§ TEXTE À EXAMINER:
####################

Samuel Pruvot : Qui pourrait venir à l’aide d’Emmanuel Macron ? Je ne suis pas dans le secret des dieux. Et il est toujours risqué de se lancer dans le « name dropping ». Emmanuel Macron est arrivé au pouvoir sans l’aide des barons de l’ancien monde. Toute la question est de savoir s’il va pouvoir y rester sans leur secours. Il a fait la conquête du pouvoir en passant par-dessus les partis, les syndicats et les vieux corps intermédiaires. En prônant l’avènement d’un monde nouveau et de générations nouvelles. Il pourrait bien perdre le pouvoir en restant seul en apesanteur au-dessus du volcan en éruption des gilets jaunes.

Dans un pays où le personnel politique est discrédité, il paraît difficile pour Emmanuel Macron d’aller chercher, dans les placards de la République, un sage républicain aux cheveux blancs et au look de bon père Noël. A l’heure où l’opinion publique fait et défait les Présidents en exercice (et où le Président ne compte plus que 20% environ d’opinions favorables) il faudrait un miracle. Quelqu’un qui soit en même temps crédible et populaire. Cela ne peut être un profil comme Xavier Niel. Un saint Nicolas !? L’exercice est délicat quand on pense au départ fracassant d’un autre Nicolas au gilet vert.

####################

§ ENREGISTREMENTS:
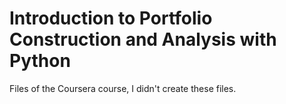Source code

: # Introduction to Portfolio Construction and Analysis with Python

Files of the Coursera course, I didn't create these files.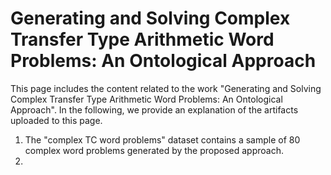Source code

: # Generating and Solving Complex Transfer Type Arithmetic Word Problems: An Ontological Approach

This page includes the content related to the work "Generating and Solving Complex Transfer Type Arithmetic Word Problems: An Ontological Approach". In the following, we provide an explanation of the artifacts uploaded to this page.
1. The "complex TC word problems" dataset contains a sample of 80 complex word problems generated by the proposed approach.
2. 
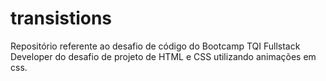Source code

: # transistions
Repositório referente ao desafio de código do Bootcamp TQI Fullstack Developer do desafio de projeto de HTML e CSS utilizando animações em css.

####################

§ TRAVAIL À FAIRE:
**A)** Selon le texte sur Emmanuel Macron, quelle part d'opinions favorables le Président compte-t-il encore ?
**B)** Poursuivez le texte sur Emmanuel Macron après sa dernière phrase.

§ RÉSULTATS PAR TÂCHE:
**A)** Environ 20 % d'opinions favorables.

**B)**
Christophe Boutin : De quoi parle-t-on lorsque l’on évoque l’appel à l’aide lancé par Emmanuel Macron ? Mercredi, à la sortie du Conseil des ministres, Benjamin Griveaux, porte-parole du Gouvernement, déclarait que le Chef de l’État avait demandé « aux forces politiques et syndicales, au patronat, de lancer un appel clair et explicite au calme et au respect du cadre républicain », au motif, toujours selon Emmanuel Macron, que « le moment que nous vivons n’est plus à l’opposition politique, mais à la République ». Il en appelait ainsi à une « responsabilité » de l’opposition quand « certains aujourd'hui ne poursuivent qu'un seul et même objectif : attaquer la République », et dénonçait « le silence coupable et l'opportunisme de ceux qui se livrent à ces comportements » où Griveaux voyait en connaisseur se mêler « cynisme » et « opportunisme ».

Expliquant lui aussi que « ce qui est en jeu, c’est la sécurité des Français et nos institutions », le Premier ministre, quelques heures plus tard, se faisait à la fois plus explicite et plus menaçant dans son discours devant l’Assemblée nationale, en déclarant que « tous les acteurs du débat public, responsables politiques, syndicaux, éditorialistes, citoyens, seront comptables de leurs déclarations dans les jours qui viennent ». Et le doute pouvait planer sur la question de savoir s’il s’agissait pour ceux qui n’auraient pas assez défendu le gouvernement et/ou appelé au calme d’être plus tard comptables devant de tribunal de l’opinion ou devant des juges. « La démocratie doit reprendre ses droits – déclarait aussi Édouard Philippe -. La démocratie représentative est elle aussi contestée par cette colère. Il nous appartient en dépit de ces désaccords de la défendre. »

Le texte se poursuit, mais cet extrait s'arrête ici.